§ Work required
Copy out the lines of the material that include the string "https".

#### Exercise data ####

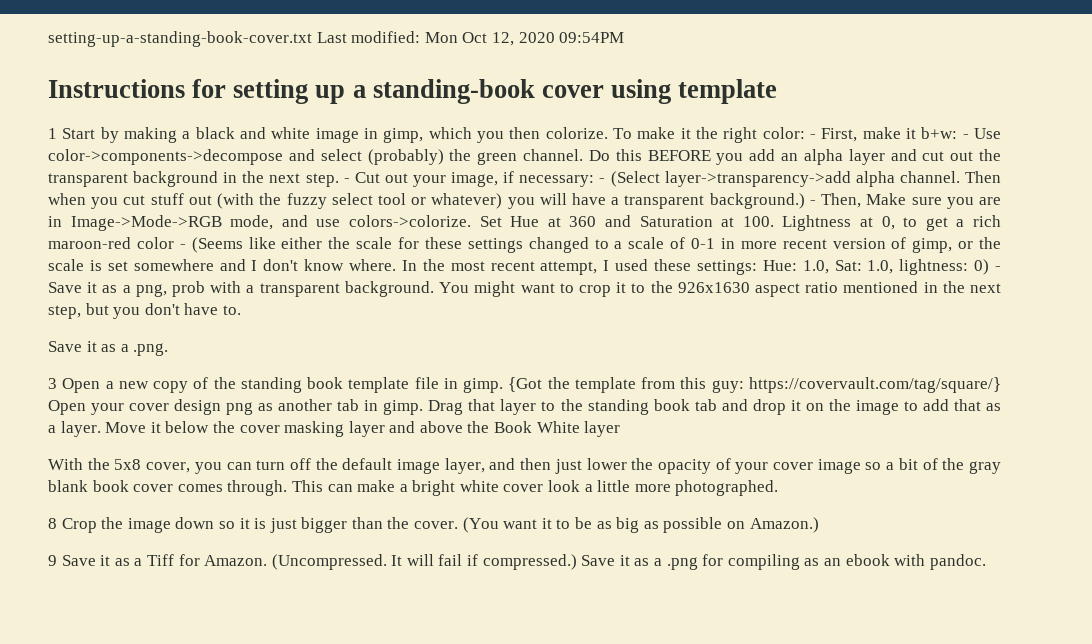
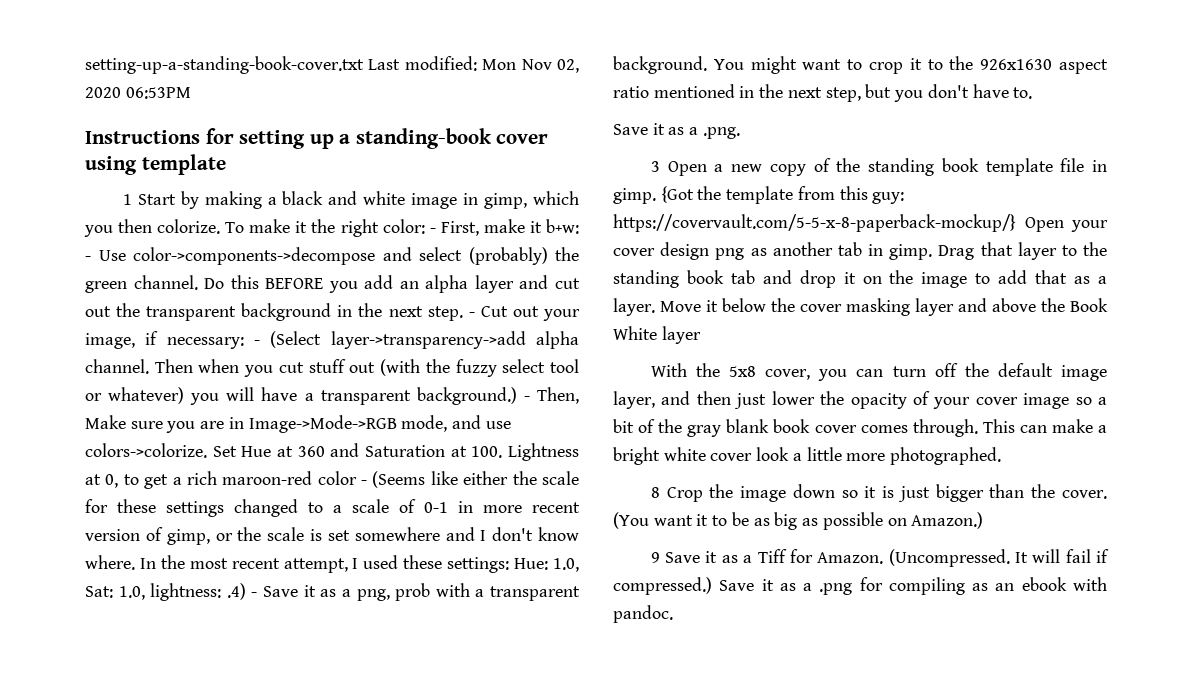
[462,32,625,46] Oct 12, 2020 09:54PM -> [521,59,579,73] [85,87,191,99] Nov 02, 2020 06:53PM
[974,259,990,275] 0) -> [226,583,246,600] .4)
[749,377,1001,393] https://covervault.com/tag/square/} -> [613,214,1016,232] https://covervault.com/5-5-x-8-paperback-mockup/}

####
#### Exercise data ####

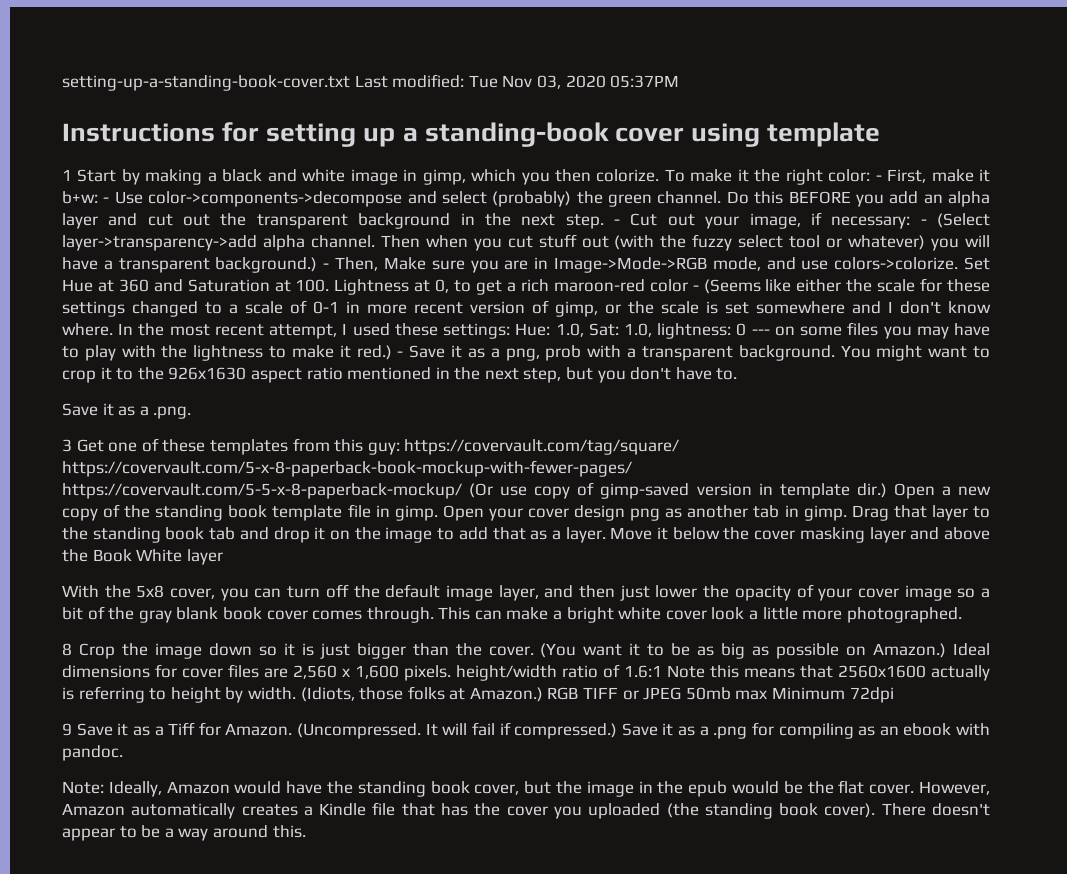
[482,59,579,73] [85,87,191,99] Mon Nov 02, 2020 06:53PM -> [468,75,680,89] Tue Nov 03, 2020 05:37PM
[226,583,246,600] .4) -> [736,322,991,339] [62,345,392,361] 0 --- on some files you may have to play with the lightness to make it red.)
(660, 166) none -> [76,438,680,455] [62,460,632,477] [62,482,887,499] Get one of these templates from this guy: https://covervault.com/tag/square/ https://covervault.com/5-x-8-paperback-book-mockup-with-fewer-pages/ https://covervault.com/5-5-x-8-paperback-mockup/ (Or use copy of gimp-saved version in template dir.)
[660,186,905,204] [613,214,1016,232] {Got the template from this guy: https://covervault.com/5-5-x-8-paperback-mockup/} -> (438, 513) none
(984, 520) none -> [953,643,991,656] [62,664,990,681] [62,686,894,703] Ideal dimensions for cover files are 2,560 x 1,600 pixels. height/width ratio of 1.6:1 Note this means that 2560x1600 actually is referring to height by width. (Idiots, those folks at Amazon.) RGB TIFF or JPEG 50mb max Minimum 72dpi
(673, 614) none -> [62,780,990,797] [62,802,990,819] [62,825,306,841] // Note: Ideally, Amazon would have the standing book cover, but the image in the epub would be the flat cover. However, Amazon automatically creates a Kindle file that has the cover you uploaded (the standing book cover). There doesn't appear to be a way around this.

####
#### Exercise data ####

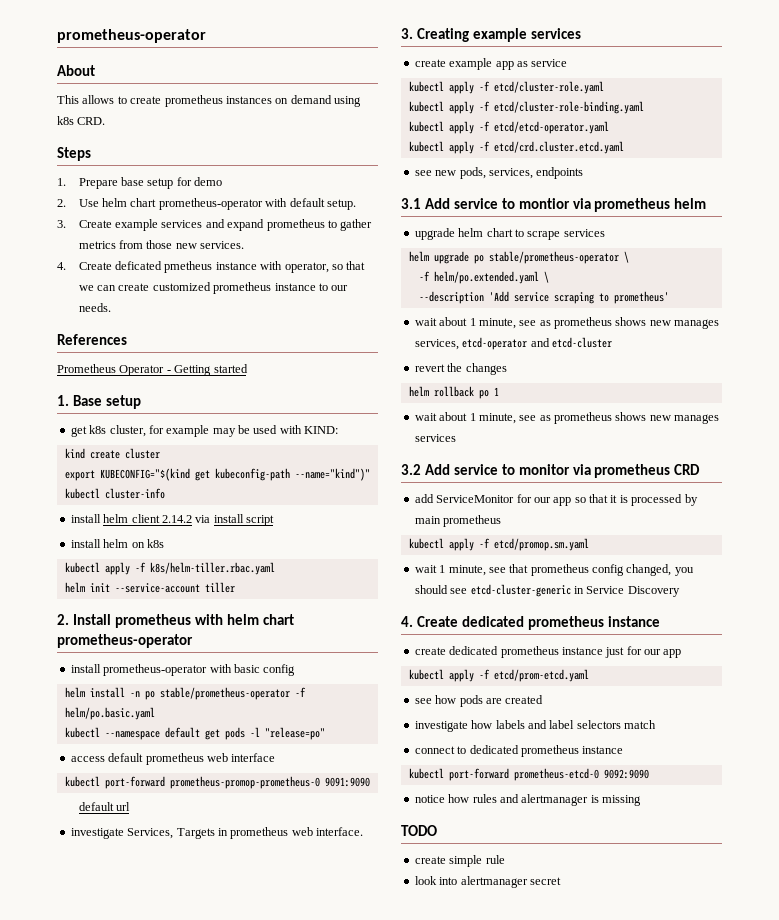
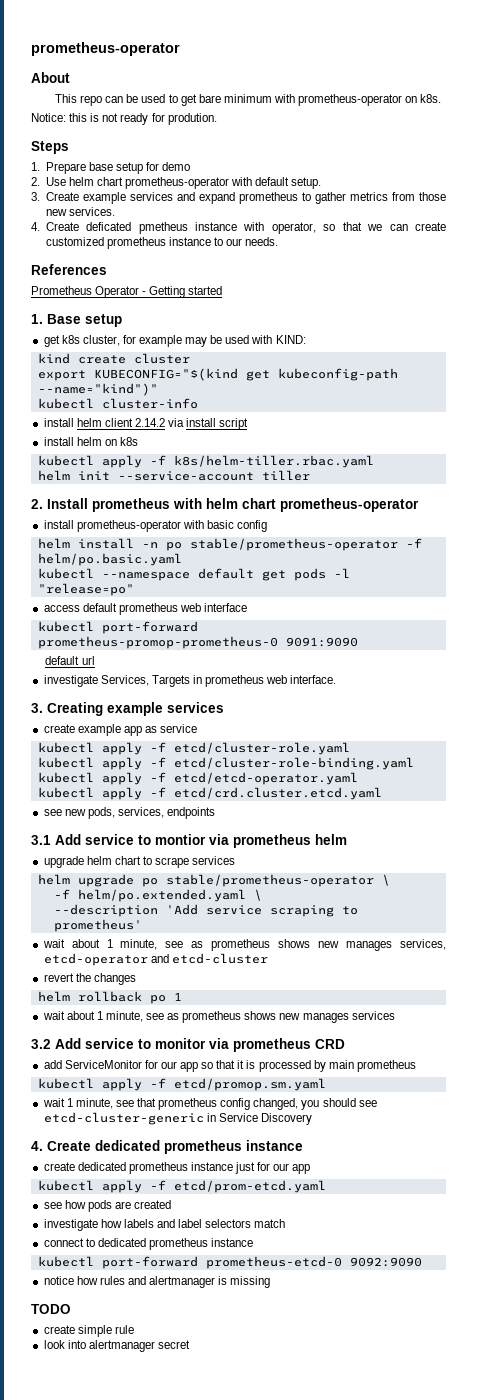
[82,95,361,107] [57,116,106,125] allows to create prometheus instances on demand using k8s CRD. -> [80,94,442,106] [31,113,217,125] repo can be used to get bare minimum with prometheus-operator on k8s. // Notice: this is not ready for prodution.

####

§ Expected answer
[749,377,1001,393] https://covervault.com/tag/square/} -> [613,214,1016,232] https://covervault.com/5-5-x-8-paperback-mockup/}
(660, 166) none -> [76,438,680,455] [62,460,632,477] [62,482,887,499] Get one of these templates from this guy: https://covervault.com/tag/square/ https://covervault.com/5-x-8-paperback-book-mockup-with-fewer-pages/ https://covervault.com/5-5-x-8-paperback-mockup/ (Or use copy of gimp-saved version in template dir.)
[660,186,905,204] [613,214,1016,232] {Got the template from this guy: https://covervault.com/5-5-x-8-paperback-mockup/} -> (438, 513) none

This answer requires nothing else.